* _WHAT NEEDS TO BE DONE_
Could you write out all the records once more, exactly?

* _EXTRACTED INFORMATION_

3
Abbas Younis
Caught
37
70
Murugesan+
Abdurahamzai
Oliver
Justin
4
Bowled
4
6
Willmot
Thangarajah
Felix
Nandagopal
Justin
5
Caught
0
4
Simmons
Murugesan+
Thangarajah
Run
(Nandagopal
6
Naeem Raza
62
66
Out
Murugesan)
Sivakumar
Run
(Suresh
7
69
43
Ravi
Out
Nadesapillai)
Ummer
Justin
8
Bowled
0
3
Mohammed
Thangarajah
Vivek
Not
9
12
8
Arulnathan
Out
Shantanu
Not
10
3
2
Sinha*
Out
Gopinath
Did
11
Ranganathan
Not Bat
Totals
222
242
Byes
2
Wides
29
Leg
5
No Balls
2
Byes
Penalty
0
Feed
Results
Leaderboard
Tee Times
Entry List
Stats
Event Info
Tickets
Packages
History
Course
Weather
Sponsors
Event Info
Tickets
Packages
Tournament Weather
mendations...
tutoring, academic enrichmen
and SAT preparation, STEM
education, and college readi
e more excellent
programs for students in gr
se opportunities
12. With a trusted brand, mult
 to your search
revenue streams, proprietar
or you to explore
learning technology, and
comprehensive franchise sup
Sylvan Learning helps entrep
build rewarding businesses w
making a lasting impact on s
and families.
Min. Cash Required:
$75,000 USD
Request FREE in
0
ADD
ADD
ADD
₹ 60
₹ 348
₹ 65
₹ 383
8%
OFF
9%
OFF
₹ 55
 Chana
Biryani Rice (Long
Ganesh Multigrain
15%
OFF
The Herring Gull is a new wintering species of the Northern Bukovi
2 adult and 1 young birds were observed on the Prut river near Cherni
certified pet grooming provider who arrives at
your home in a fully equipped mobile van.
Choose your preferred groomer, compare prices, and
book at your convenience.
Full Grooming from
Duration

* _RESPONSE TO THIS TASK_
3
Abbas Younis
Caught
37
70
Murugesan+
Abdurahamzai
Oliver
Justin
4
Bowled
4
6
Willmot
Thangarajah
Felix
Nandagopal
Justin
5
Caught
0
4
Simmons
Murugesan+
Thangarajah
Run
(Nandagopal
6
Naeem Raza
62
66
Out
Murugesan)
Sivakumar
Run
(Suresh
7
69
43
Ravi
Out
Nadesapillai)
Ummer
Justin
8
Bowled
0
3
Mohammed
Thangarajah
Vivek
Not
9
12
8
Arulnathan
Out
Shantanu
Not
10
3
2
Sinha*
Out
Gopinath
Did
11
Ranganathan
Not Bat
Totals
222
242
Byes
2
Wides
29
Leg
5
No Balls
2
Byes
Penalty
0
Feed
Results
Leaderboard
Tee Times
Entry List
Stats
Event Info
Tickets
Packages
History
Course
Weather
Sponsors
Event Info
Tickets
Packages
Tournament Weather
mendations...
tutoring, academic enrichmen
and SAT preparation, STEM
education, and college readi
e more excellent
programs for students in gr
se opportunities
12. With a trusted brand, mult
 to your search
revenue streams, proprietar
or you to explore
learning technology, and
comprehensive franchise sup
Sylvan Learning helps entrep
build rewarding businesses w
making a lasting impact on s
and families.
Min. Cash Required:
$75,000 USD
Request FREE in
0
ADD
ADD
ADD
₹ 60
₹ 348
₹ 65
₹ 383
8%
OFF
9%
OFF
₹ 55
 Chana
Biryani Rice (Long
Ganesh Multigrain
15%
OFF
The Herring Gull is a new wintering species of the Northern Bukovi
2 adult and 1 young birds were observed on the Prut river near Cherni
certified pet grooming provider who arrives at
your home in a fully equipped mobile van.
Choose your preferred groomer, compare prices, and
book at your convenience.
Full Grooming from
Duration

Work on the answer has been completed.